## Task to complete
Every record listed below should be copied exactly.

===== Data records =====

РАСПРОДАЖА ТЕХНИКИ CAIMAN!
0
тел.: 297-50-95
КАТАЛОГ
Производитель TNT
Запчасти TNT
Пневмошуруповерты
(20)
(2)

=====

## Solved exercise
РАСПРОДАЖА ТЕХНИКИ CAIMAN!
0
тел.: 297-50-95
КАТАЛОГ
Производитель TNT
Запчасти TNT
Пневмошуруповерты
(20)
(2)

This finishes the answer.